Gov. Jay Inslee must sometimes feel as though he’s living in a Looney Tunes cartoon, where exasperated characters often exclaim, “Enough is too much!”
Such is the status of Washington’s dealings with the federal government regarding cleanup efforts at Hanford Nuclear Reservation. For far too long, the feds have been dragging their feet on the project, ignoring court-ordered deadlines and giving scant attention to serious environmental concerns. Because of that, last week Inslee and Attorney General Bob Ferguson announced that the state will not provide another deadline extension, triggering a process that could land the issue in front of a federal court. That decision is not ideal, but it is necessary, forced by inaction on the part of the federal government.

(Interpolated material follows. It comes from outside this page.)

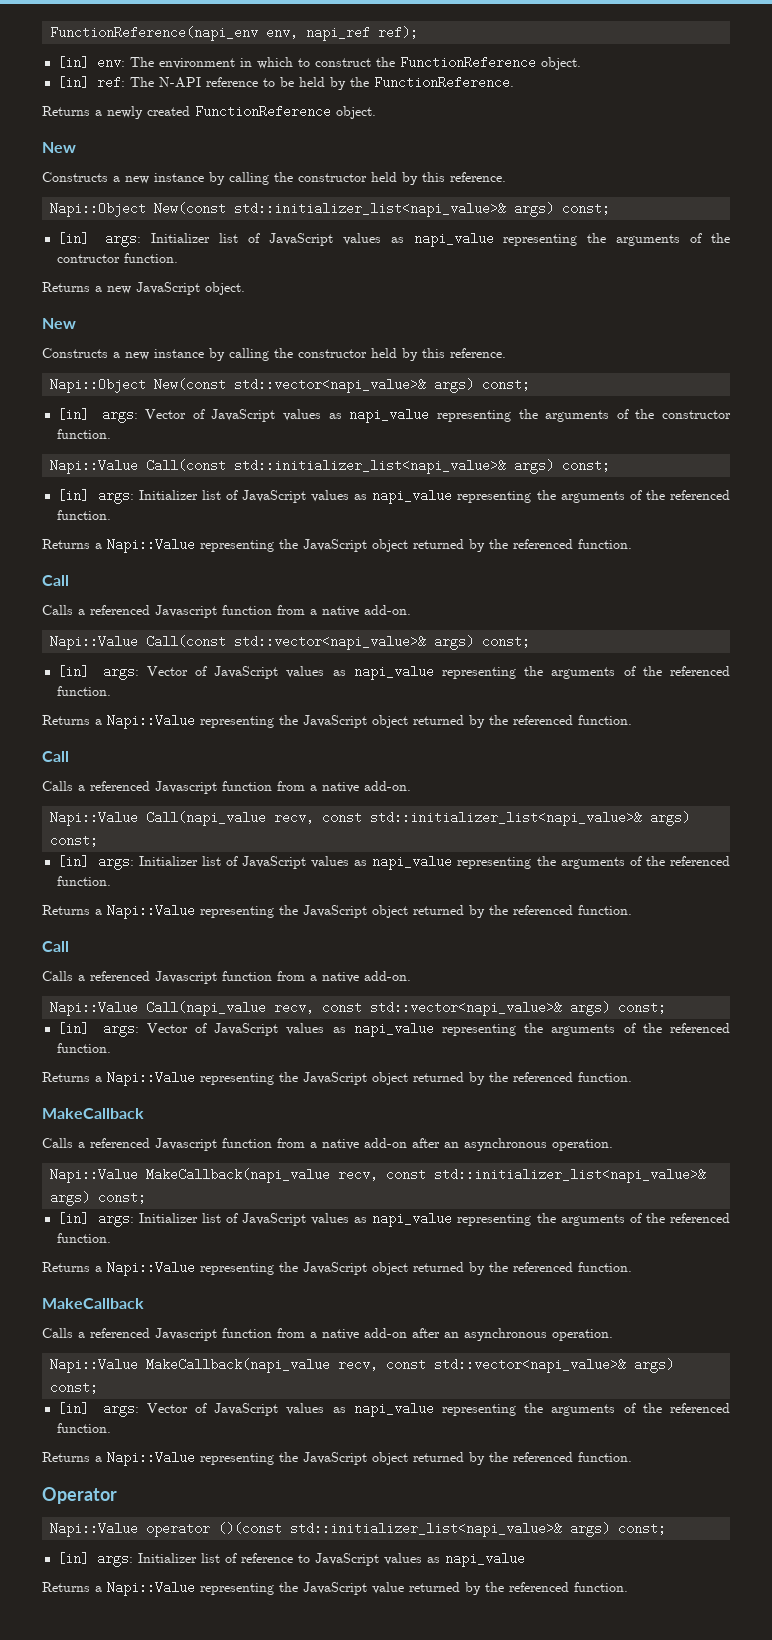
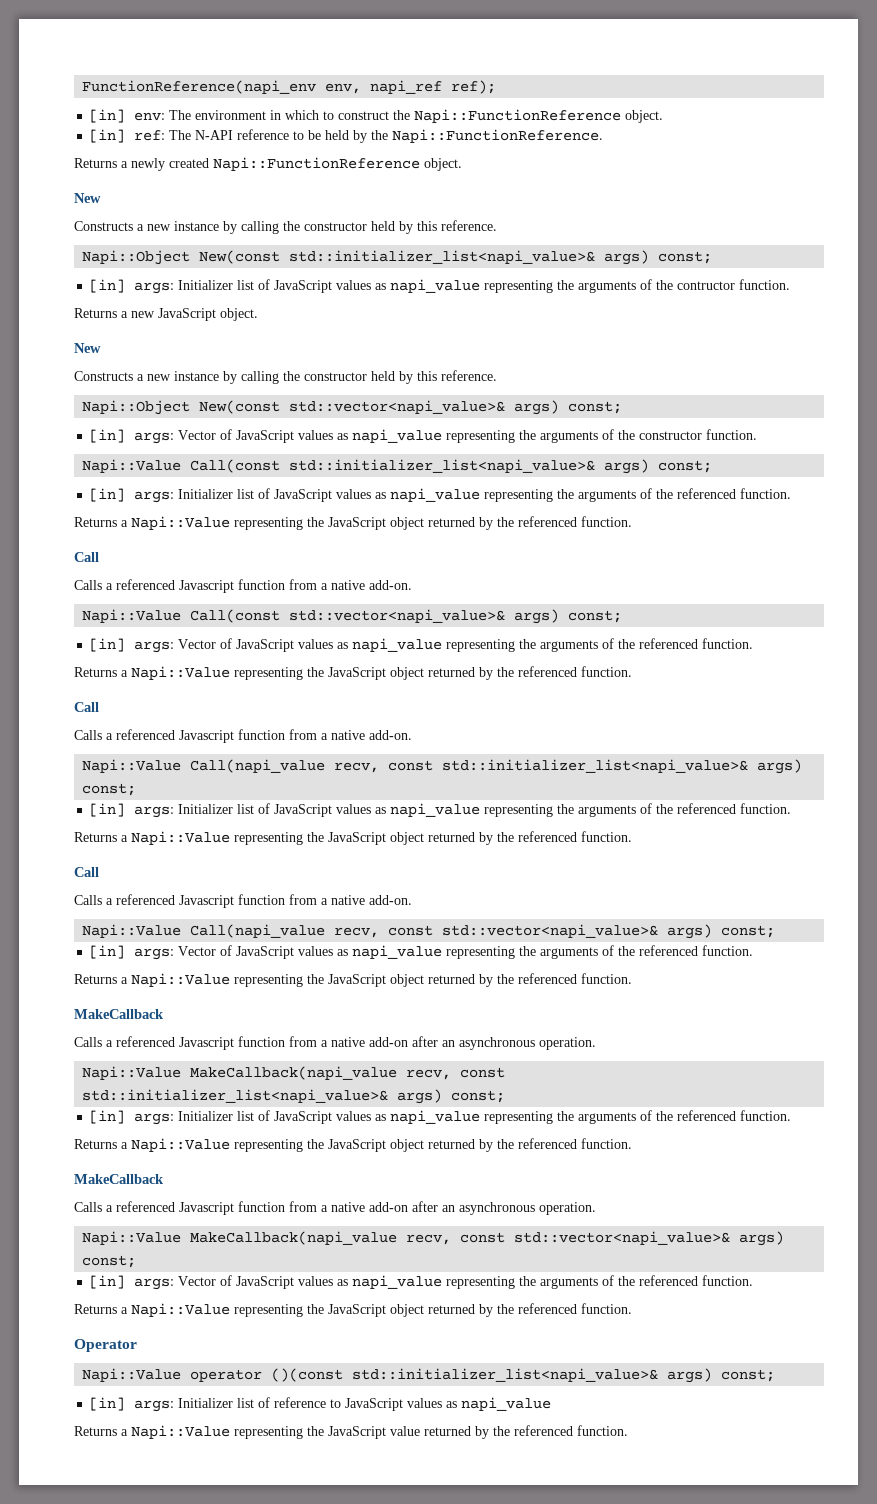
[400,56,537,69] FunctionReference -> [414,109,622,123] Napi::FunctionReference
[374,76,515,89] FunctionReference. -> [392,129,604,143] Napi::FunctionReference.
[195,105,331,118] FunctionReference -> [213,157,420,171] Napi::FunctionReference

Built during the 1940s to process plutonium for the Manhattan Project that led to the first atomic bomb, Hanford now stands as a monument to abdicated responsibility. In 1989, the state Department of Ecology, U.S. Department of Energy and U.S. Environmental Protection Agency signed an agreement that called for the site to be cleaned up by 2019. With little progress being made, the court-ordered Hanford Cleanup Consent Decree was issued in 2010, calling for all radioactive waste to be retrieved by 2040 and treated by 2047. Again, little progress was demonstrated.
All of that led Inslee and Ferguson to collectively put their foot down, triggering a 30-day period in which they may file a motion in the U.S. Federal District Court for Eastern Washington. Undoubtedly, the thought of state taxpayers suing federal taxpayers over the issue is not the preferred solution. But sometimes, enough is too much.